Opinion
June 19, 1944.
Present — Hagarty. Acting P.J., Carswell, Johnston, Adel and Lewis, JJ.
Action to recover damages for personal injuries suffered by one McGrath, brought by the plaintiff under section 29 Work. Comp. of the Workmen's Compensation Law, as insurer of McGrath's employer. Judgment for the plaintiff unanimously affirmed, with costs. The defendant's contentions regarding rulings on evidence were not saved for review, except one, and that ruling was proper as the proffered evidence was irrelevant when it was sought to be adduced. The section of the fall or runner involved in the accident was not produced on the trial, and the charge of the court was of such a character that the jury were free to find under the defendant's proof that the break in the Burton fall occurred at the eye splice or bowline ( Tumulty v. New York, New Haven H.R.R. Co., 224 App. Div. 131, 135; Behan v. Ivanhoe Co., 263 App. Div. 963), that is, the log entries made by third mate Winans and the testimony in the examination before trial of the chief mate Fuhrer. The proof also showed that the defendant, through its officers, had actual knowledge of the defective condition the day before the accident, and also at 10 A.M. on the day of the accident, which occurred at 11:30 A.M. There was proof from the same source that the condition at the eye splice, then made known, ordinarily required the replacement of the entire runner.

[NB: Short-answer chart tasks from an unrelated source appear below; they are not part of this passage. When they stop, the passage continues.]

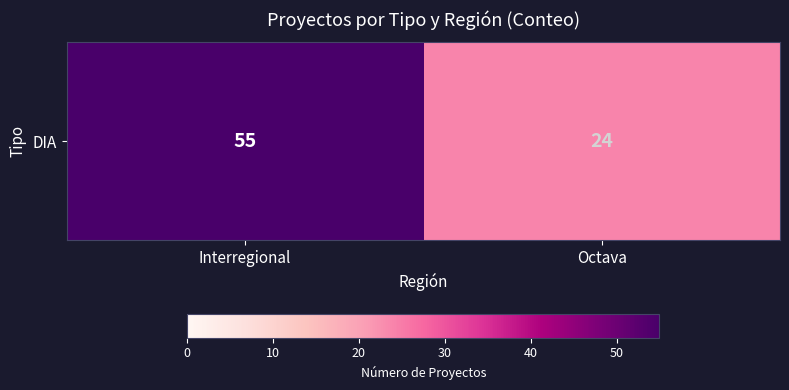

What is the difference between the maximum and minimum values?

31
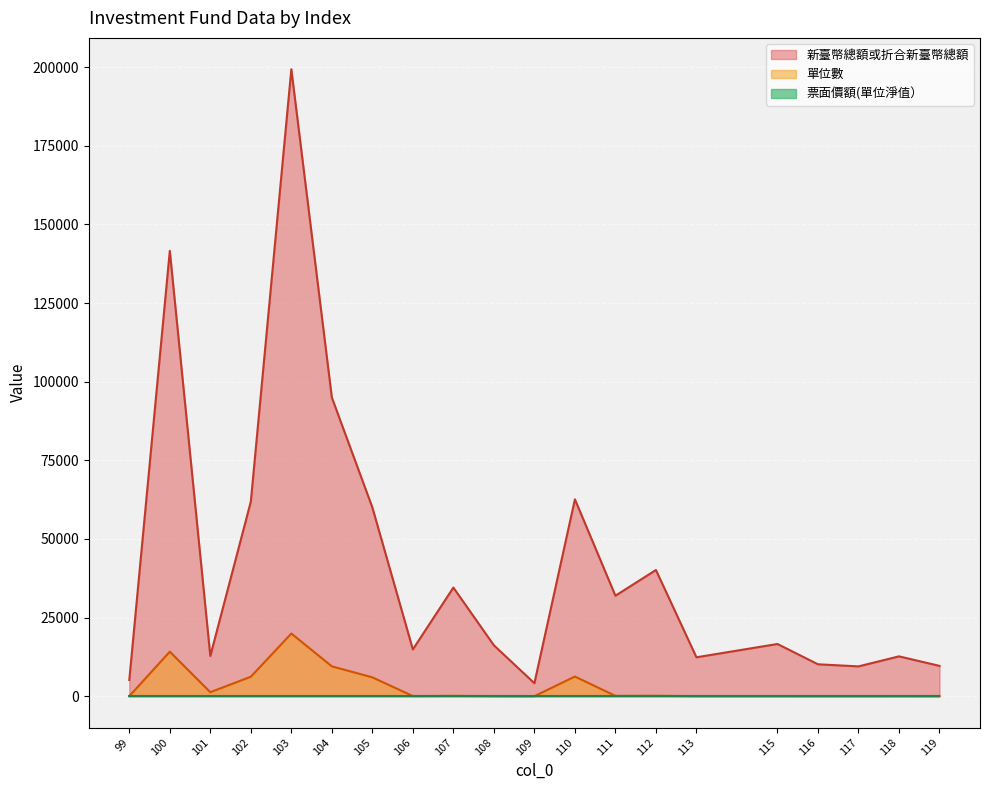

At which category is the sum across all series the highest?

103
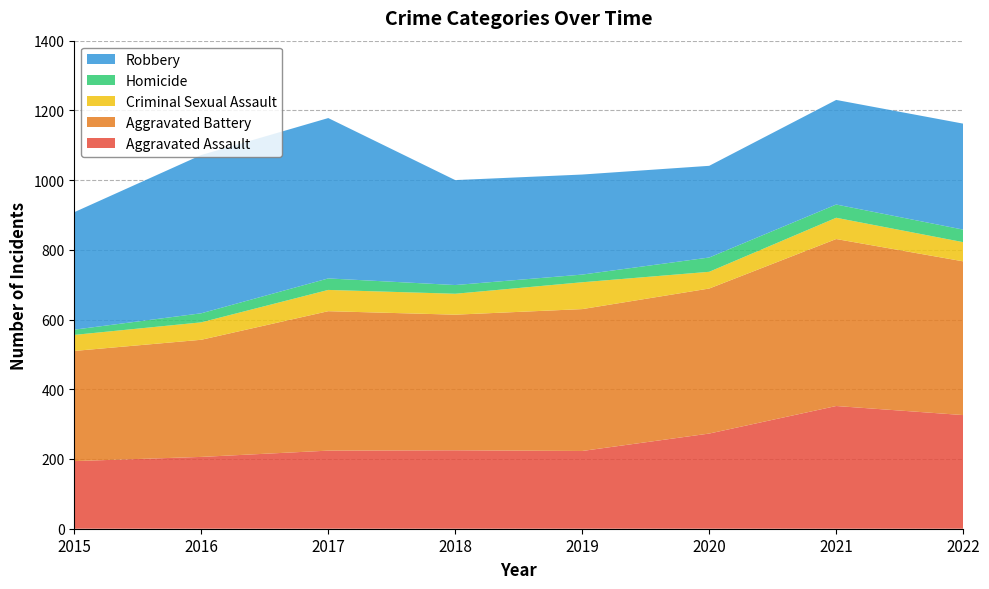

Reading right to left, extract all data points from this chart.

Aggravated Assault: 326	352	273	223	225	224	206	194
Aggravated Battery: 441	479	416	407	389	400	336	316
Criminal Sexual Assault: 55	61	48	77	60	61	50	46
Homicide: 36	38	41	22	25	33	26	15
Robbery: 304	300	263	287	301	460	454	337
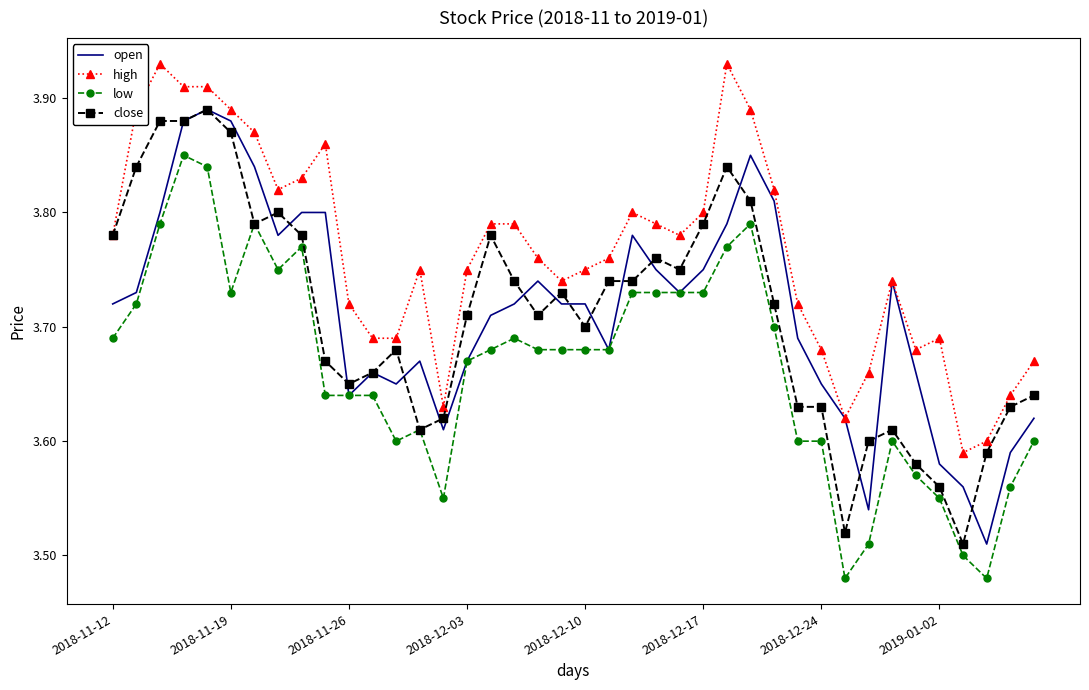

At how many categories does at least one series exceed 3?

40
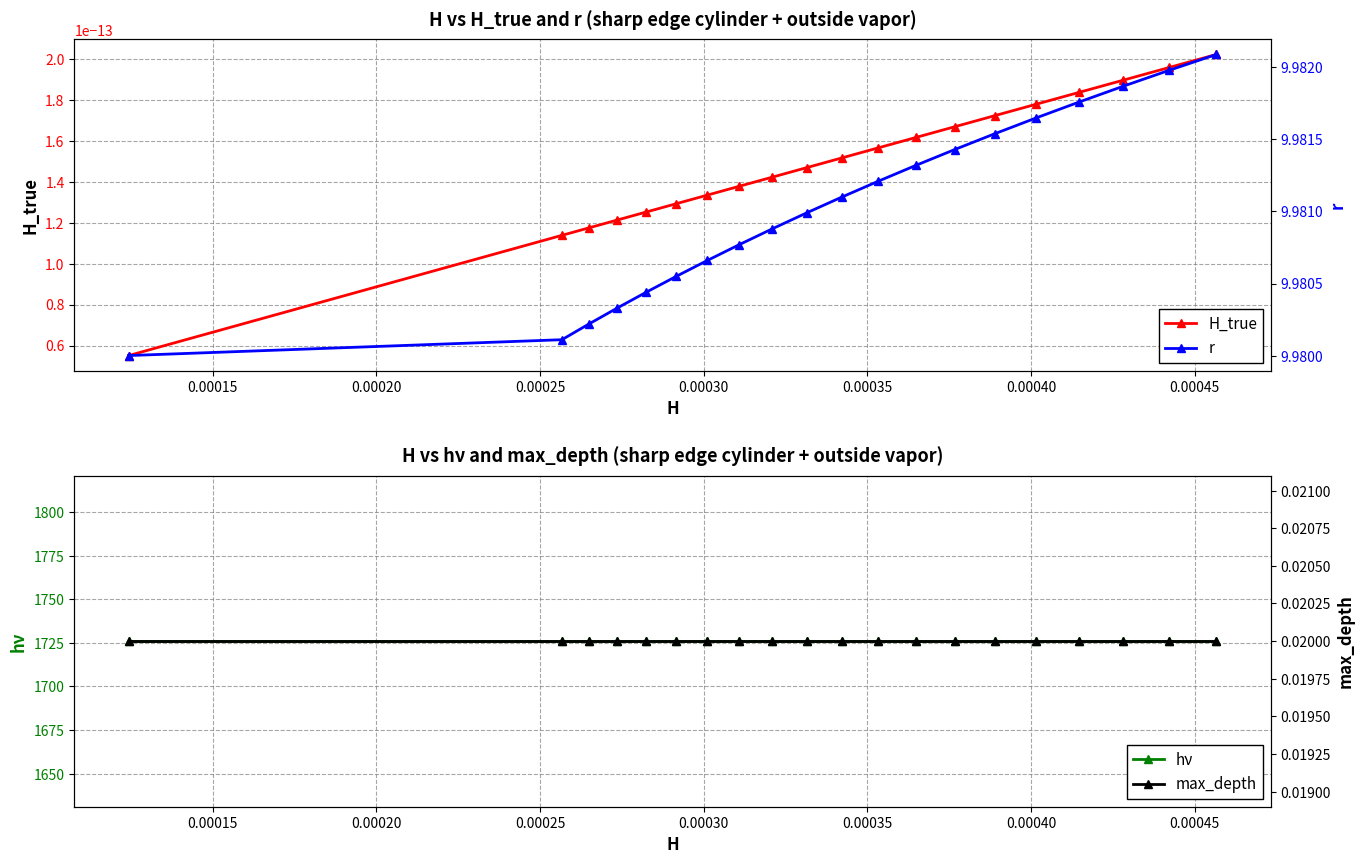

Which series has the largest total across all categories?

hν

The latter theory of the facts warranted the jury finding that the break occurred one and a half feet above the eye splice because of the condition at the eye splice. On either theory of the facts a finding of breach of duty was permissible because of the character of the charge of the court, which became the law of the case, and which charge was not the subject of exception or requests to charge by the defendant. In view of the amount of the special damages suffered by McGrath it may not be said that the verdict was excessive.